» YOUR GOAL: Pull each line containing "erosion" from the data.

GIVEN ENTRIES section start

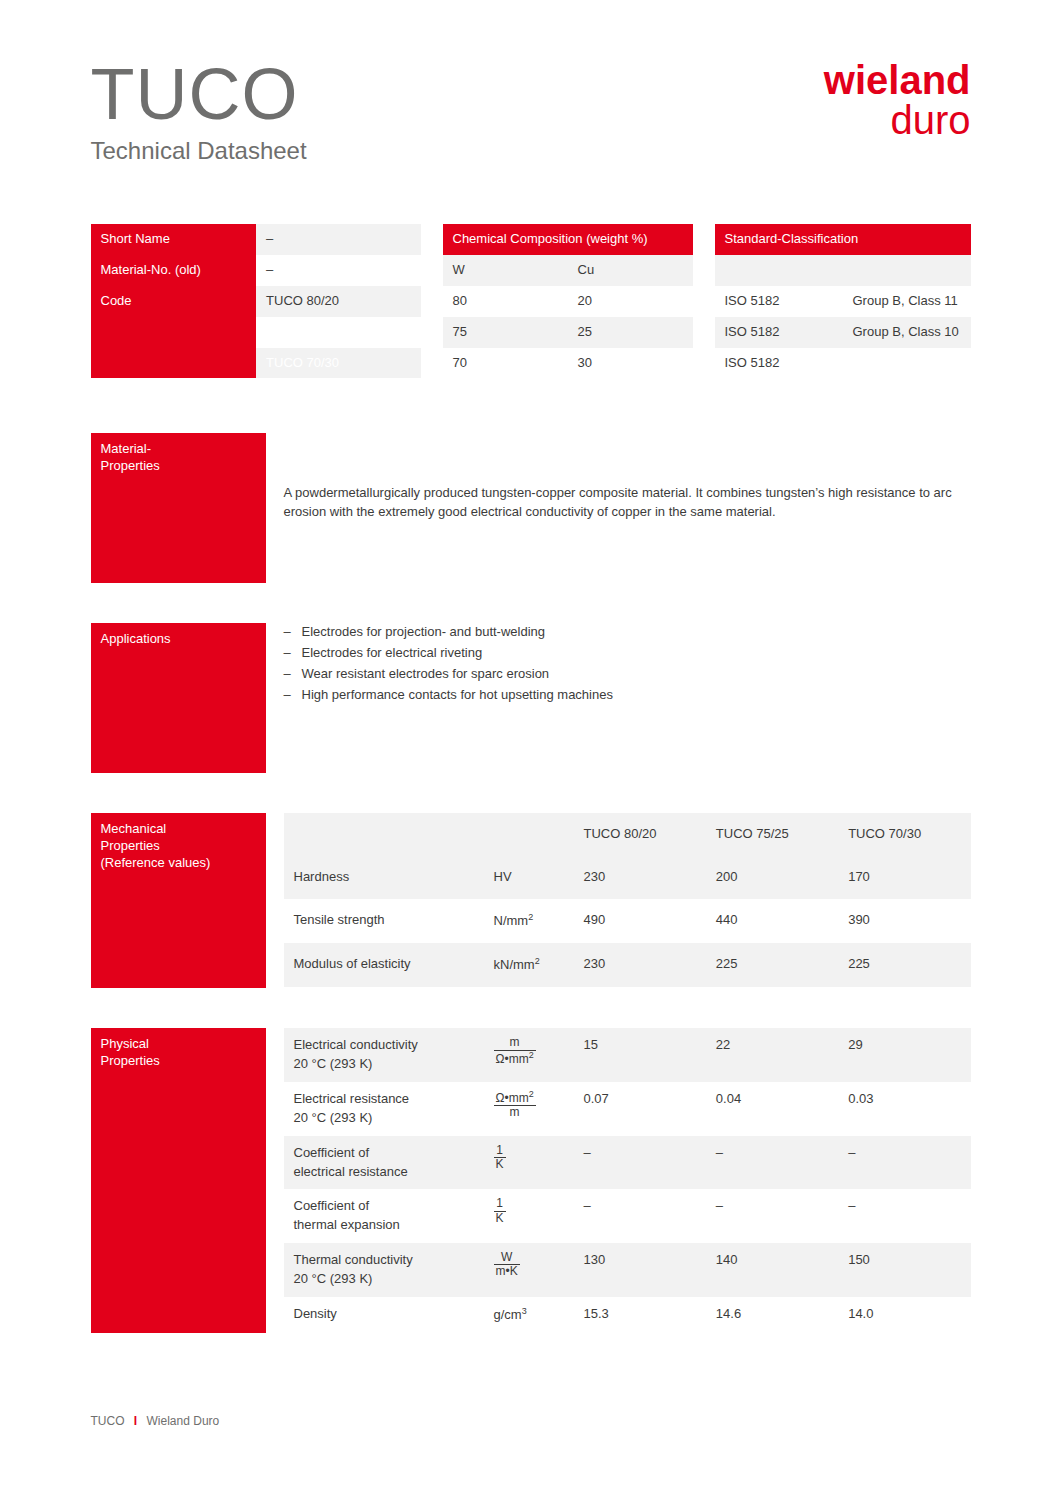TUCO
Technical Datasheet
wielandduro
| Short Name | – |
| Material-No. (old) | – |
| Code | TUCO 80/20 |
| TUCO 75/25 |
| TUCO 70/30 |
| Chemical Composition (weight %) |
| --- |
| W | Cu |
| 80 | 20 |
| 75 | 25 |
| 70 | 30 |
| Standard-Classification |
| --- |
| ISO 5182 | Group B, Class 11 |
| ISO 5182 | Group B, Class 10 |
| ISO 5182 | |
Material-
Properties
A powdermetallurgically produced tungsten-copper composite material. It combines tungsten’s high resistance to arc erosion with the extremely good electrical conductivity of copper in the same material.
Applications
Electrodes for projection- and butt-welding
Electrodes for electrical riveting
Wear resistant electrodes for sparc erosion
High performance contacts for hot upsetting machines
Mechanical
Properties
(Reference values)
| | | TUCO 80/20 | TUCO 75/25 | TUCO 70/30 |
| Hardness | HV | 230 | 200 | 170 |
| Tensile strength | N/mm 2 | 490 | 440 | 390 |
| Modulus of elasticity | kN/mm 2 | 230 | 225 | 225 |
Physical
Properties
| Electrical conductivity 20 °C (293 K) | m Ω•mm 2 | 15 | 22 | 29 |
| Electrical resistance 20 °C (293 K) | Ω•mm 2 m | 0.07 | 0.04 | 0.03 |
| Coefficient of electrical resistance | 1 K | – | – | – |
| Coefficient of thermal expansion | 1 K | – | – | – |
| Thermal conductivity 20 °C (293 K) | W m•K | 130 | 140 | 150 |
| Density | g/cm 3 | 15.3 | 14.6 | 14.0 |
TUCO I Wieland Duro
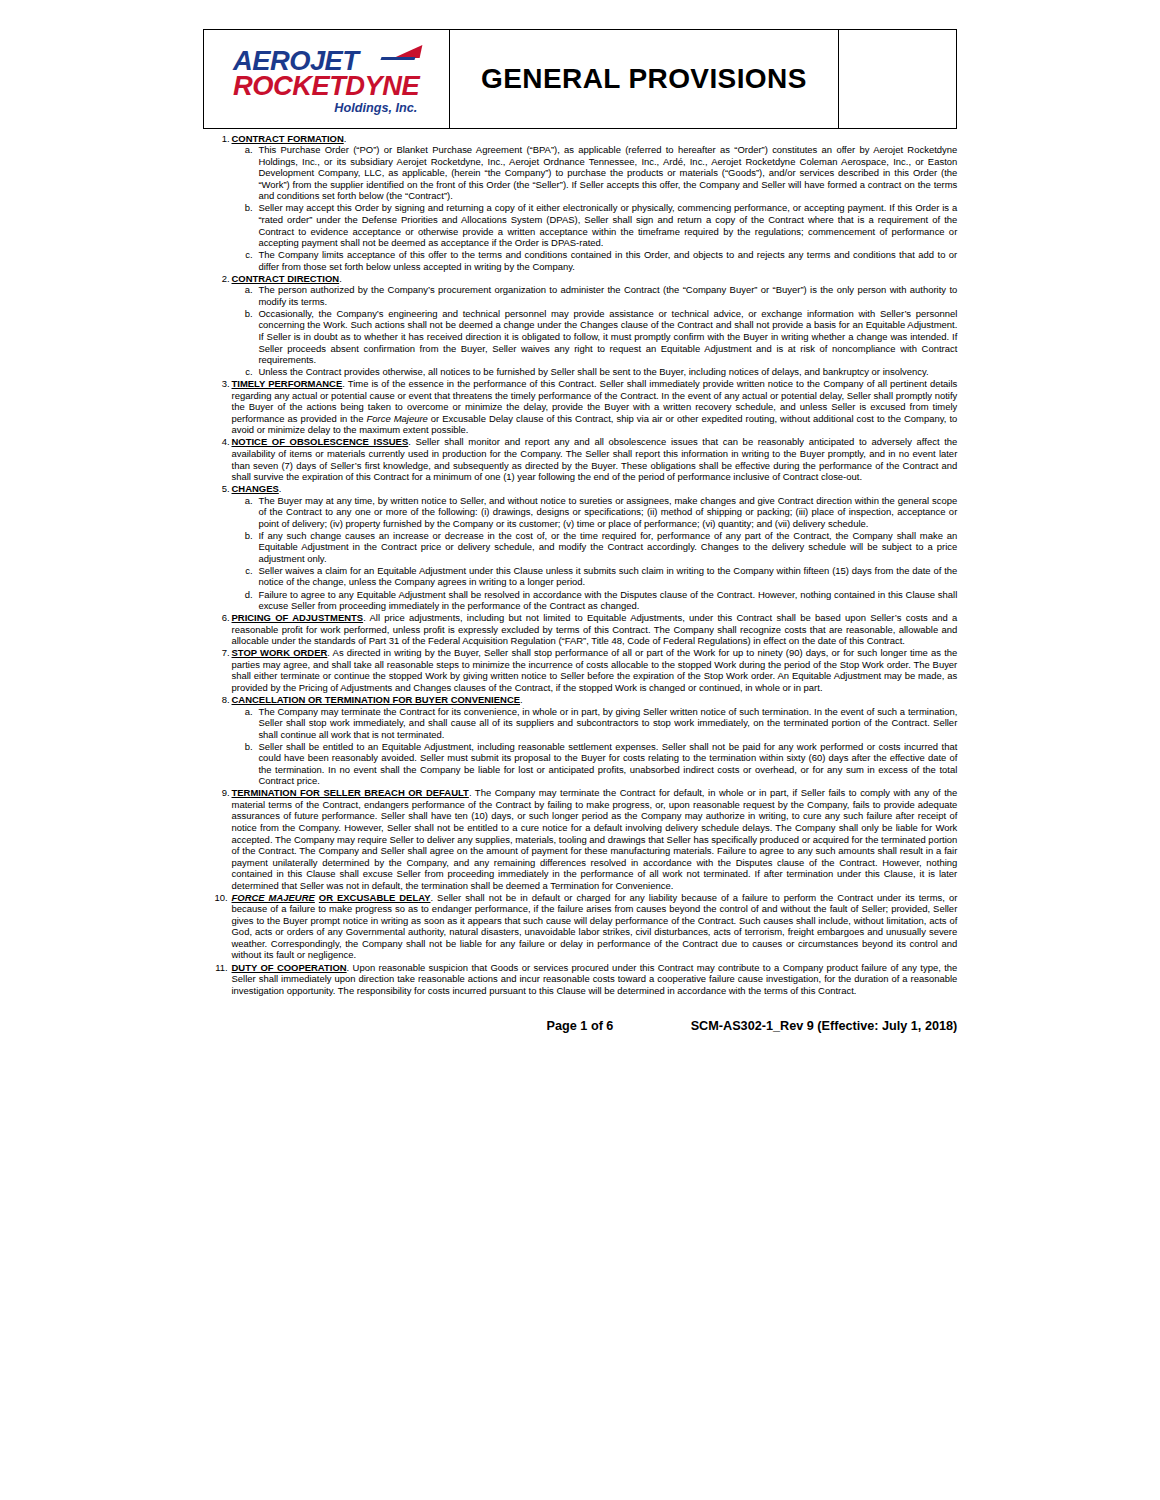| AEROJET ROCKETDYNE Holdings, Inc. | GENERAL PROVISIONS | |
CONTRACT FORMATION.
This Purchase Order (“PO”) or Blanket Purchase Agreement (“BPA”), as applicable (referred to hereafter as “Order”) constitutes an offer by Aerojet Rocketdyne Holdings, Inc., or its subsidiary Aerojet Rocketdyne, Inc., Aerojet Ordnance Tennessee, Inc., Ardé, Inc., Aerojet Rocketdyne Coleman Aerospace, Inc., or Easton Development Company, LLC, as applicable, (herein “the Company”) to purchase the products or materials (“Goods”), and/or services described in this Order (the “Work”) from the supplier identified on the front of this Order (the “Seller”). If Seller accepts this offer, the Company and Seller will have formed a contract on the terms and conditions set forth below (the “Contract”).
Seller may accept this Order by signing and returning a copy of it either electronically or physically, commencing performance, or accepting payment. If this Order is a “rated order” under the Defense Priorities and Allocations System (DPAS), Seller shall sign and return a copy of the Contract where that is a requirement of the Contract to evidence acceptance or otherwise provide a written acceptance within the timeframe required by the regulations; commencement of performance or accepting payment shall not be deemed as acceptance if the Order is DPAS-rated.
The Company limits acceptance of this offer to the terms and conditions contained in this Order, and objects to and rejects any terms and conditions that add to or differ from those set forth below unless accepted in writing by the Company.
CONTRACT DIRECTION.
The person authorized by the Company’s procurement organization to administer the Contract (the “Company Buyer” or “Buyer”) is the only person with authority to modify its terms.
Occasionally, the Company’s engineering and technical personnel may provide assistance or technical advice, or exchange information with Seller’s personnel concerning the Work. Such actions shall not be deemed a change under the Changes clause of the Contract and shall not provide a basis for an Equitable Adjustment. If Seller is in doubt as to whether it has received direction it is obligated to follow, it must promptly confirm with the Buyer in writing whether a change was intended. If Seller proceeds absent confirmation from the Buyer, Seller waives any right to request an Equitable Adjustment and is at risk of noncompliance with Contract requirements.
Unless the Contract provides otherwise, all notices to be furnished by Seller shall be sent to the Buyer, including notices of delays, and bankruptcy or insolvency.
TIMELY PERFORMANCE. Time is of the essence in the performance of this Contract. Seller shall immediately provide written notice to the Company of all pertinent details regarding any actual or potential cause or event that threatens the timely performance of the Contract. In the event of any actual or potential delay, Seller shall promptly notify the Buyer of the actions being taken to overcome or minimize the delay, provide the Buyer with a written recovery schedule, and unless Seller is excused from timely performance as provided in the Force Majeure or Excusable Delay clause of this Contract, ship via air or other expedited routing, without additional cost to the Company, to avoid or minimize delay to the maximum extent possible.
NOTICE OF OBSOLESCENCE ISSUES. Seller shall monitor and report any and all obsolescence issues that can be reasonably anticipated to adversely affect the availability of items or materials currently used in production for the Company. The Seller shall report this information in writing to the Buyer promptly, and in no event later than seven (7) days of Seller’s first knowledge, and subsequently as directed by the Buyer. These obligations shall be effective during the performance of the Contract and shall survive the expiration of this Contract for a minimum of one (1) year following the end of the period of performance inclusive of Contract close-out.
CHANGES.
The Buyer may at any time, by written notice to Seller, and without notice to sureties or assignees, make changes and give Contract direction within the general scope of the Contract to any one or more of the following: (i) drawings, designs or specifications; (ii) method of shipping or packing; (iii) place of inspection, acceptance or point of delivery; (iv) property furnished by the Company or its customer; (v) time or place of performance; (vi) quantity; and (vii) delivery schedule.
If any such change causes an increase or decrease in the cost of, or the time required for, performance of any part of the Contract, the Company shall make an Equitable Adjustment in the Contract price or delivery schedule, and modify the Contract accordingly. Changes to the delivery schedule will be subject to a price adjustment only.
Seller waives a claim for an Equitable Adjustment under this Clause unless it submits such claim in writing to the Company within fifteen (15) days from the date of the notice of the change, unless the Company agrees in writing to a longer period.
Failure to agree to any Equitable Adjustment shall be resolved in accordance with the Disputes clause of the Contract. However, nothing contained in this Clause shall excuse Seller from proceeding immediately in the performance of the Contract as changed.
PRICING OF ADJUSTMENTS. All price adjustments, including but not limited to Equitable Adjustments, under this Contract shall be based upon Seller’s costs and a reasonable profit for work performed, unless profit is expressly excluded by terms of this Contract. The Company shall recognize costs that are reasonable, allowable and allocable under the standards of Part 31 of the Federal Acquisition Regulation (“FAR”, Title 48, Code of Federal Regulations) in effect on the date of this Contract.
STOP WORK ORDER. As directed in writing by the Buyer, Seller shall stop performance of all or part of the Work for up to ninety (90) days, or for such longer time as the parties may agree, and shall take all reasonable steps to minimize the incurrence of costs allocable to the stopped Work during the period of the Stop Work order. The Buyer shall either terminate or continue the stopped Work by giving written notice to Seller before the expiration of the Stop Work order. An Equitable Adjustment may be made, as provided by the Pricing of Adjustments and Changes clauses of the Contract, if the stopped Work is changed or continued, in whole or in part.
CANCELLATION OR TERMINATION FOR BUYER CONVENIENCE.
The Company may terminate the Contract for its convenience, in whole or in part, by giving Seller written notice of such termination. In the event of such a termination, Seller shall stop work immediately, and shall cause all of its suppliers and subcontractors to stop work immediately, on the terminated portion of the Contract. Seller shall continue all work that is not terminated.
Seller shall be entitled to an Equitable Adjustment, including reasonable settlement expenses. Seller shall not be paid for any work performed or costs incurred that could have been reasonably avoided. Seller must submit its proposal to the Buyer for costs relating to the termination within sixty (60) days after the effective date of the termination. In no event shall the Company be liable for lost or anticipated profits, unabsorbed indirect costs or overhead, or for any sum in excess of the total Contract price.
TERMINATION FOR SELLER BREACH OR DEFAULT. The Company may terminate the Contract for default, in whole or in part, if Seller fails to comply with any of the material terms of the Contract, endangers performance of the Contract by failing to make progress, or, upon reasonable request by the Company, fails to provide adequate assurances of future performance. Seller shall have ten (10) days, or such longer period as the Company may authorize in writing, to cure any such failure after receipt of notice from the Company. However, Seller shall not be entitled to a cure notice for a default involving delivery schedule delays. The Company shall only be liable for Work accepted. The Company may require Seller to deliver any supplies, materials, tooling and drawings that Seller has specifically produced or acquired for the terminated portion of the Contract. The Company and Seller shall agree on the amount of payment for these manufacturing materials. Failure to agree to any such amounts shall result in a fair payment unilaterally determined by the Company, and any remaining differences resolved in accordance with the Disputes clause of the Contract. However, nothing contained in this Clause shall excuse Seller from proceeding immediately in the performance of all work not terminated. If after termination under this Clause, it is later determined that Seller was not in default, the termination shall be deemed a Termination for Convenience.
FORCE MAJEURE OR EXCUSABLE DELAY. Seller shall not be in default or charged for any liability because of a failure to perform the Contract under its terms, or because of a failure to make progress so as to endanger performance, if the failure arises from causes beyond the control of and without the fault of Seller; provided, Seller gives to the Buyer prompt notice in writing as soon as it appears that such cause will delay performance of the Contract. Such causes shall include, without limitation, acts of God, acts or orders of any Governmental authority, natural disasters, unavoidable labor strikes, civil disturbances, acts of terrorism, freight embargoes and unusually severe weather. Correspondingly, the Company shall not be liable for any failure or delay in performance of the Contract due to causes or circumstances beyond its control and without its fault or negligence.
DUTY OF COOPERATION. Upon reasonable suspicion that Goods or services procured under this Contract may contribute to a Company product failure of any type, the Seller shall immediately upon direction take reasonable actions and incur reasonable costs toward a cooperative failure cause investigation, for the duration of a reasonable investigation opportunity. The responsibility for costs incurred pursuant to this Clause will be determined in accordance with the terms of this Contract.
Page 1 of 6
SCM-AS302-1_Rev 9 (Effective: July 1, 2018)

GIVEN ENTRIES section end

» WRITTEN ANSWER:
A powdermetallurgically produced tungsten-copper composite material. It combines tungsten’s high resistance to arc erosion with the extremely good electrical conductivity of copper in the same material.
Wear resistant electrodes for sparc erosion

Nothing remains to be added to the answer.